Social media does not reward expertise. It is designed to dogpile.
Pay08@reddit
Fuck right off. Actual engineering is upvoted on this sub. This isn't engineering.
throwaway6560192@reddit
"Actual engineer provides advice" is what was said. Not "actual engineering".
gordonmessmer@reddit
That's not what I said. But misinterpreting or misrepresenting what people say is what I expect on social media.
Pay08@reddit
Then might I suggest going back to kindergarten and learning to use your words?
spudlyo@reddit (OP)
Just for you, here is some actual engineering related content from the same source on the same topic. It's a good read.
Pay08@reddit
Thanks.
spudlyo@reddit (OP)
These are the same group of knuckle dragging troglodytes who ejaculate a stream of upvotes every time a shiny new neofetch clone is posted, who don't know what the load average means, or what the run queue is. The same cretins who are all "hurr, htop, hurr" and who don't realize that atop is often a long running process with lots of privs that collects metrics on big-boy servers managed by people whose job it is to (among other things) ensure their corporate overlords don't get pwned.
DaveX64@reddit
I gave you an upvote, thanks for the heads up š
Damaniel2@reddit
Though honestly you could have posted an actual source explaining your concerns (like someone else here has) rather than a 2 sentence 'trust me bro' post that says nothing about why someone may (or may) not want to uninstall it.
gleventhal@reddit
But the person who posted the linked post is a very respected systems engineer, so it's worth listening to her and there are valid reasons/restrictions why she may not be able to get more specific.
lazystingray@reddit
Original post makes perfect sense (to me at least).
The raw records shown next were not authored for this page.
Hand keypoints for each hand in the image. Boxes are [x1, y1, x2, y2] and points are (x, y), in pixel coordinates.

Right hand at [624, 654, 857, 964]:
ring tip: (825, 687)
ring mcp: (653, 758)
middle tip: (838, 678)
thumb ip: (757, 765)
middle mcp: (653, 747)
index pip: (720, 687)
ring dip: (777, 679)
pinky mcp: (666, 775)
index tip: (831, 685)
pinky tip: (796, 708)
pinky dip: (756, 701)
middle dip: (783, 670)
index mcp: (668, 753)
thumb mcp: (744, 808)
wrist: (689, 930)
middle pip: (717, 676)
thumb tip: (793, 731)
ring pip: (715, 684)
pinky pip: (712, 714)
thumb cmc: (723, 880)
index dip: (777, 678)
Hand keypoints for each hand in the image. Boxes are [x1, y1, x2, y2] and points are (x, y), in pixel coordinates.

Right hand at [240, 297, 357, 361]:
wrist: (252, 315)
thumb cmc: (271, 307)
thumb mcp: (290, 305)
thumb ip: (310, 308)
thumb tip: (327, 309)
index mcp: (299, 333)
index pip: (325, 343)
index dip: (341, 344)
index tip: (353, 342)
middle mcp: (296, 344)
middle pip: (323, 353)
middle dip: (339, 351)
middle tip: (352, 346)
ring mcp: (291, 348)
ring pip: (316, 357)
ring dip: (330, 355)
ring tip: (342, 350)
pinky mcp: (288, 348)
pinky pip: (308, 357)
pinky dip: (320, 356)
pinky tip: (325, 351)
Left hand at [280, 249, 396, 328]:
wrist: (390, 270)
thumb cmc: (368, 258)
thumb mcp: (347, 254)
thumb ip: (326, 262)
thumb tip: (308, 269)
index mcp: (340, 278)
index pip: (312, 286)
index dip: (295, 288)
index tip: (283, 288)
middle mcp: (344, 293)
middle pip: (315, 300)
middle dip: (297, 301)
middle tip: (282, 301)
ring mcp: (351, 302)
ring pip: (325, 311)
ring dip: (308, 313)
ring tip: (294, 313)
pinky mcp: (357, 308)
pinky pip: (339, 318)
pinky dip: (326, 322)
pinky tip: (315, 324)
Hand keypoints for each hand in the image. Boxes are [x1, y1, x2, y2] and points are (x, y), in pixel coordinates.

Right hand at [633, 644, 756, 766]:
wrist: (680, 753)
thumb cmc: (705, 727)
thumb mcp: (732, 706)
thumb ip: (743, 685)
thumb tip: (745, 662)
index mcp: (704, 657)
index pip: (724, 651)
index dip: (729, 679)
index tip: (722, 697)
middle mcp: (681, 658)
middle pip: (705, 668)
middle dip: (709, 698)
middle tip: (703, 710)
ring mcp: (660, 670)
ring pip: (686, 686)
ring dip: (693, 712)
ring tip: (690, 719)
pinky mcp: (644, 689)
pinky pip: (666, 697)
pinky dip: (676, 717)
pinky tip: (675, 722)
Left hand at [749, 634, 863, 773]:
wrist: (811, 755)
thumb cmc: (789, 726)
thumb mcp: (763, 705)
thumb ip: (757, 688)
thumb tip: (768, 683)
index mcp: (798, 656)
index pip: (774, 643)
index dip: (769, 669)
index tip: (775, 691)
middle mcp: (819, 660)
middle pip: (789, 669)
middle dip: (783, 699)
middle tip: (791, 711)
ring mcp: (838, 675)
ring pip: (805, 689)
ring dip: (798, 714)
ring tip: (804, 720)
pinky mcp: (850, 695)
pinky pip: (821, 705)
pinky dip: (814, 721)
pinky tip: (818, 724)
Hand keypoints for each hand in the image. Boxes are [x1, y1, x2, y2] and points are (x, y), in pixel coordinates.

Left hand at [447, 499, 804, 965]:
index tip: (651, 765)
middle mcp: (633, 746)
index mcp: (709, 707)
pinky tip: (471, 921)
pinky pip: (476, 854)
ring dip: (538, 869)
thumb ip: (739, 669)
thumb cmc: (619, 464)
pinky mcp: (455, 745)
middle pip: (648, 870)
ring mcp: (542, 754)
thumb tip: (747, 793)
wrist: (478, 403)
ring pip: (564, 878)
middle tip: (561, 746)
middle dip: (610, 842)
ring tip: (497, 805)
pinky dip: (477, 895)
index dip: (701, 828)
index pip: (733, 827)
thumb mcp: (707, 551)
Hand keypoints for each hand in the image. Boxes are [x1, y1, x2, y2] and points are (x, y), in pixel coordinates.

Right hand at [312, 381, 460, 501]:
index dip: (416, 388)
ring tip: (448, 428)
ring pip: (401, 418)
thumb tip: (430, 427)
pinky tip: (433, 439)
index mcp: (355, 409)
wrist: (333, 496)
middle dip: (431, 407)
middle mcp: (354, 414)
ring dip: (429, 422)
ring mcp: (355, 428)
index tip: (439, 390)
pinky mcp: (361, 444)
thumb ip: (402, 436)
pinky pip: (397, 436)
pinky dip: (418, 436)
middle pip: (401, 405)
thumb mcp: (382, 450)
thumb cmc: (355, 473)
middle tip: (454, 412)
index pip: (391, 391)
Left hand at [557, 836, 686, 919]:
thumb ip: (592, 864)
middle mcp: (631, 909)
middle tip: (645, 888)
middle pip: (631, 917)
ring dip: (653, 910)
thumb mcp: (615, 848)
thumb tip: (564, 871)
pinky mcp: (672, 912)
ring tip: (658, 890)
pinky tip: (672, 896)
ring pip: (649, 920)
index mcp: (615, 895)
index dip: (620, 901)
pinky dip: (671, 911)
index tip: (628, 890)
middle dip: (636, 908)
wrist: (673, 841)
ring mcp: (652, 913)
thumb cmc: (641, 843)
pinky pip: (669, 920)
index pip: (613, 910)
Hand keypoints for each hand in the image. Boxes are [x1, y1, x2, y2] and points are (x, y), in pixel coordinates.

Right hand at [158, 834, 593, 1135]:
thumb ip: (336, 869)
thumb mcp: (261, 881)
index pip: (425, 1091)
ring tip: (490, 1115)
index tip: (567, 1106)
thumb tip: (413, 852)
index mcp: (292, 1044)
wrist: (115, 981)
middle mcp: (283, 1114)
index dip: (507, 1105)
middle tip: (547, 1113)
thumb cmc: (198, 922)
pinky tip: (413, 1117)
It's from a solid SA source and right now they're probably under NDA. I'd take it as a word of warning before a 0 day hits you in the face, hard.
spudlyo@reddit (OP)
For those of you who don't know, Rachel is a very credible source, and if you've read her blog, you know she knows her shit. At a previous gig atop was used as a long-running resource debugging tool on thousands of machines, and if I remember correctly some packaged versions of this tool have it run out of cron as part of the package install.
tjharman@reddit
This sub doesn't seem to be people with much real clue for this sort of stuff. It's full of people who don't understand the difference between top and atop.
jaskij@reddit
We need to revive r/linuxadmin, or something. As much as Linux being more and more popular and egalitarian is, overall, a good thing, it has it's downsides.
MrBarnes1825@reddit
I say wut wut, in the top
EatMeerkats@reddit
Second post with slightly more details
It turns out that in this case, it's true that there's no actual known exploit, just the author hypothesizing that there may be a possible heap exploit.
spudlyo@reddit (OP)
Looks like probable local privilege escalation, which is worrisome, but not a all-hands on deck level event. I bet there is a CVE wthin 30 days.
Avoahcado@reddit
I would like to know what to use instead. It is immensely useful in situations where programs don't log much and something gets oomed, for example. With atop I can replay the whole thing and see when what happened.
throwaway6560192@reddit
Reading the comments here would make one really disappointed in the state of this forum.
Booty_Bumping@reddit
Situation is bad
LovelyWhether@reddit
https://news.ycombinator.com/item?id=43477057
spudlyo@reddit (OP)
Yeah, the blast radius of a potential supply chain compromise with this thing could be big, it runs as root and comes with a kernel module.
triemdedwiat@reddit
I guess when they exhaust all their other easy to use tools, they'll mod this.
alerikaisattera@reddit
"I have discovered a truly marvelous proof of this, which this margin is too narrow to contain."
thebadslime@reddit
good thing i use htop
Pretend_Fly_1319@reddit
Cool, now tell me what the point of posting this article was, because it tells us absolutely nothing.